What might be a strong and robust material in a normal component can become flexible, brittle, or even prone to faster wear from less surface area for lubrication when it becomes ultra-thin. Bridges, plates, gears, and even springs need a minimum thickness to function as intended, and since gear trains need to overlap each other, there are limits to what can be accomplished. This requires creativity to use materials with appropriate rigidity and flexibility to withstand shocks and other types of forces.
When an entire movement needs to take up less than 1.18 mm, like in the Richard Mille RM UP-01 Ferrari, it’s crucial that each layer of the watch will maintain its shape during operation, and that includes simply being worn. Historical attempts at ultra-thin watches were known to have issues with being tightened onto the wrist too much, bending the case enough that it would cause a movement to jam. Being able to be worn is not a small feat in and of itself, but brands like Bulgari, Piaget, and Richard Mille all focused on creating watches from titanium and even extra rigid cobalt instead of stainless steel so they could withstand even more.
Where material choices solve strength issues, mechanics play just as important a role since there are hard requirements for making a properly ratioed gear train and a functioning oscillator. Not to mention that displaying the time requires careful consideration since that is often one of the biggest stack-up of parts in a watch. On top of those concerns, you also need to be able to set the time and wind the watch.
How to interact with a movement is an exercise in outside-the-box thinking. So many movements just rely on the completely tried and true winding stem that it seems impossible to think of something else. But that is exactly what ultra-thin watches use to help reduce thickness even further since the keyless works are a thickness hog. Piaget was the last of the world record holders to use a winding stem, Bulgari opting for a disk recessed into the rear of the case and Richard Mille breaking the mold with full thickness gears that pass through the entire movement and case.
Why do it at all?
Endless creativity is necessary to push boundaries, and the battle for ultra-thin supremacy shows that some brands are well stocked for the endeavor. We’ve seen how the quest for thinness challenges watchmakers to solve problems, but do the brands do it simply because they can? This might be part of the reason, but truly it is because exploring complex problems and solving the difficult issues creates value that can be sprinkled across the entire brand and elsewhere in the industry.
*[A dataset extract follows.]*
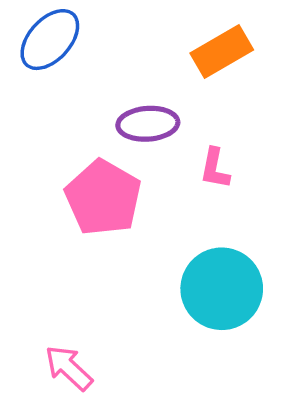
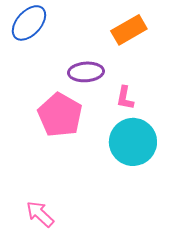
cyan circle: (222, 289) -> (133, 142), moved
Taking the time to try out new and innovative approaches to create ultra-thin watches builds a new knowledge base that a brand can draw upon for years to come. Other brands can take note, other industries can use it as a case study for applications of materials, processes, and new mechanical ideas. Simply put, spending tremendous amounts of time, energy, and resources into an extremely niche idea like the thinnest mechanical watch in the world pays dividends in ways you cannot know until you try. Focused research and development is one of the best investments possible, and that is the true purpose of a record setting ultra-thin watch.